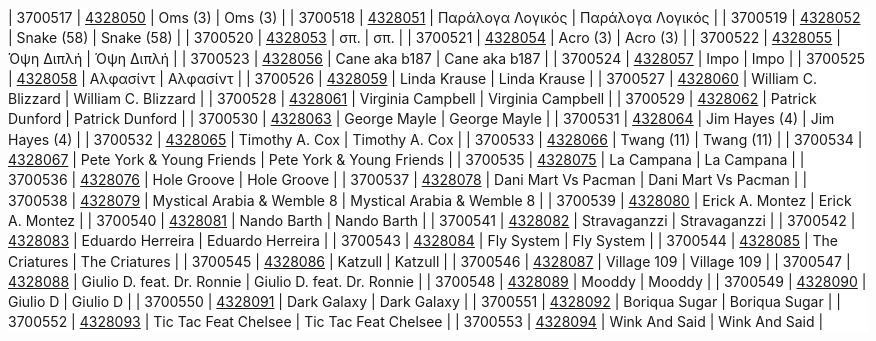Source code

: | 3700517 | [4328050](https://www.discogs.com/artist/4328050) | Oms (3) | Oms (3) |
| 3700518 | [4328051](https://www.discogs.com/artist/4328051) | Παράλογα Λογικός | Παράλογα Λογικός |
| 3700519 | [4328052](https://www.discogs.com/artist/4328052) | Snake (58) | Snake (58) |
| 3700520 | [4328053](https://www.discogs.com/artist/4328053) | σπ. | σπ. |
| 3700521 | [4328054](https://www.discogs.com/artist/4328054) | Acro (3) | Acro (3) |
| 3700522 | [4328055](https://www.discogs.com/artist/4328055) | Όψη Διπλή | Όψη Διπλή |
| 3700523 | [4328056](https://www.discogs.com/artist/4328056) | Cane aka b187 | Cane aka b187 |
| 3700524 | [4328057](https://www.discogs.com/artist/4328057) | Impo | Impo |
| 3700525 | [4328058](https://www.discogs.com/artist/4328058) | Αλφασίντ | Αλφασίντ |
| 3700526 | [4328059](https://www.discogs.com/artist/4328059) | Linda Krause | Linda Krause |
| 3700527 | [4328060](https://www.discogs.com/artist/4328060) | William C. Blizzard | William C. Blizzard |
| 3700528 | [4328061](https://www.discogs.com/artist/4328061) | Virginia Campbell | Virginia Campbell |
| 3700529 | [4328062](https://www.discogs.com/artist/4328062) | Patrick Dunford | Patrick Dunford |
| 3700530 | [4328063](https://www.discogs.com/artist/4328063) | George Mayle | George Mayle |
| 3700531 | [4328064](https://www.discogs.com/artist/4328064) | Jim Hayes (4) | Jim Hayes (4) |
| 3700532 | [4328065](https://www.discogs.com/artist/4328065) | Timothy A. Cox | Timothy A. Cox |
| 3700533 | [4328066](https://www.discogs.com/artist/4328066) | Twang (11) | Twang (11) |
| 3700534 | [4328067](https://www.discogs.com/artist/4328067) | Pete York & Young Friends | Pete York & Young Friends |
| 3700535 | [4328075](https://www.discogs.com/artist/4328075) | La Campana | La Campana |
| 3700536 | [4328076](https://www.discogs.com/artist/4328076) | Hole Groove | Hole Groove |
| 3700537 | [4328078](https://www.discogs.com/artist/4328078) | Dani Mart Vs Pacman | Dani Mart Vs Pacman |
| 3700538 | [4328079](https://www.discogs.com/artist/4328079) | Mystical Arabia & Wemble 8 | Mystical Arabia & Wemble 8 |
| 3700539 | [4328080](https://www.discogs.com/artist/4328080) | Erick A. Montez | Erick A. Montez |
| 3700540 | [4328081](https://www.discogs.com/artist/4328081) | Nando Barth | Nando Barth |
| 3700541 | [4328082](https://www.discogs.com/artist/4328082) | Stravaganzzi | Stravaganzzi |
| 3700542 | [4328083](https://www.discogs.com/artist/4328083) | Eduardo Herreira | Eduardo Herreira |
| 3700543 | [4328084](https://www.discogs.com/artist/4328084) | Fly System | Fly System |
| 3700544 | [4328085](https://www.discogs.com/artist/4328085) | The Criatures | The Criatures |
| 3700545 | [4328086](https://www.discogs.com/artist/4328086) | Katzull | Katzull |
| 3700546 | [4328087](https://www.discogs.com/artist/4328087) | Village 109 | Village 109 |
| 3700547 | [4328088](https://www.discogs.com/artist/4328088) | Giulio D. feat. Dr. Ronnie | Giulio D. feat. Dr. Ronnie |
| 3700548 | [4328089](https://www.discogs.com/artist/4328089) | Mooddy | Mooddy |
| 3700549 | [4328090](https://www.discogs.com/artist/4328090) | Giulio D | Giulio D |
| 3700550 | [4328091](https://www.discogs.com/artist/4328091) | Dark Galaxy | Dark Galaxy |
| 3700551 | [4328092](https://www.discogs.com/artist/4328092) | Boriqua Sugar | Boriqua Sugar |
| 3700552 | [4328093](https://www.discogs.com/artist/4328093) | Tic Tac Feat Chelsee | Tic Tac Feat Chelsee |
| 3700553 | [4328094](https://www.discogs.com/artist/4328094) | Wink And Said | Wink And Said |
──────────
YOUR GOAL -> Update the records above by replacing every occurrence of "https://www.discogs.com/artist/" with "https://discogs.com/artist/", leaving everything else unchanged. Omit the pictures from your answer.

ANSWER ->
Source code

: | 3700517 | [4328050](https://discogs.com/artist/4328050) | Oms (3) | Oms (3) |
| 3700518 | [4328051](https://discogs.com/artist/4328051) | Παράλογα Λογικός | Παράλογα Λογικός |
| 3700519 | [4328052](https://discogs.com/artist/4328052) | Snake (58) | Snake (58) |
| 3700520 | [4328053](https://discogs.com/artist/4328053) | σπ. | σπ. |
| 3700521 | [4328054](https://discogs.com/artist/4328054) | Acro (3) | Acro (3) |
| 3700522 | [4328055](https://discogs.com/artist/4328055) | Όψη Διπλή | Όψη Διπλή |
| 3700523 | [4328056](https://discogs.com/artist/4328056) | Cane aka b187 | Cane aka b187 |
| 3700524 | [4328057](https://discogs.com/artist/4328057) | Impo | Impo |
| 3700525 | [4328058](https://discogs.com/artist/4328058) | Αλφασίντ | Αλφασίντ |
| 3700526 | [4328059](https://discogs.com/artist/4328059) | Linda Krause | Linda Krause |
| 3700527 | [4328060](https://discogs.com/artist/4328060) | William C. Blizzard | William C. Blizzard |
| 3700528 | [4328061](https://discogs.com/artist/4328061) | Virginia Campbell | Virginia Campbell |
| 3700529 | [4328062](https://discogs.com/artist/4328062) | Patrick Dunford | Patrick Dunford |
| 3700530 | [4328063](https://discogs.com/artist/4328063) | George Mayle | George Mayle |
| 3700531 | [4328064](https://discogs.com/artist/4328064) | Jim Hayes (4) | Jim Hayes (4) |
| 3700532 | [4328065](https://discogs.com/artist/4328065) | Timothy A. Cox | Timothy A. Cox |
| 3700533 | [4328066](https://discogs.com/artist/4328066) | Twang (11) | Twang (11) |
| 3700534 | [4328067](https://discogs.com/artist/4328067) | Pete York & Young Friends | Pete York & Young Friends |
| 3700535 | [4328075](https://discogs.com/artist/4328075) | La Campana | La Campana |
| 3700536 | [4328076](https://discogs.com/artist/4328076) | Hole Groove | Hole Groove |
| 3700537 | [4328078](https://discogs.com/artist/4328078) | Dani Mart Vs Pacman | Dani Mart Vs Pacman |
| 3700538 | [4328079](https://discogs.com/artist/4328079) | Mystical Arabia & Wemble 8 | Mystical Arabia & Wemble 8 |
| 3700539 | [4328080](https://discogs.com/artist/4328080) | Erick A. Montez | Erick A. Montez |
| 3700540 | [4328081](https://discogs.com/artist/4328081) | Nando Barth | Nando Barth |
| 3700541 | [4328082](https://discogs.com/artist/4328082) | Stravaganzzi | Stravaganzzi |
| 3700542 | [4328083](https://discogs.com/artist/4328083) | Eduardo Herreira | Eduardo Herreira |
| 3700543 | [4328084](https://discogs.com/artist/4328084) | Fly System | Fly System |
| 3700544 | [4328085](https://discogs.com/artist/4328085) | The Criatures | The Criatures |
| 3700545 | [4328086](https://discogs.com/artist/4328086) | Katzull | Katzull |
| 3700546 | [4328087](https://discogs.com/artist/4328087) | Village 109 | Village 109 |
| 3700547 | [4328088](https://discogs.com/artist/4328088) | Giulio D. feat. Dr. Ronnie | Giulio D. feat. Dr. Ronnie |
| 3700548 | [4328089](https://discogs.com/artist/4328089) | Mooddy | Mooddy |
| 3700549 | [4328090](https://discogs.com/artist/4328090) | Giulio D | Giulio D |
| 3700550 | [4328091](https://discogs.com/artist/4328091) | Dark Galaxy | Dark Galaxy |
| 3700551 | [4328092](https://discogs.com/artist/4328092) | Boriqua Sugar | Boriqua Sugar |
| 3700552 | [4328093](https://discogs.com/artist/4328093) | Tic Tac Feat Chelsee | Tic Tac Feat Chelsee |
| 3700553 | [4328094](https://discogs.com/artist/4328094) | Wink And Said | Wink And Said |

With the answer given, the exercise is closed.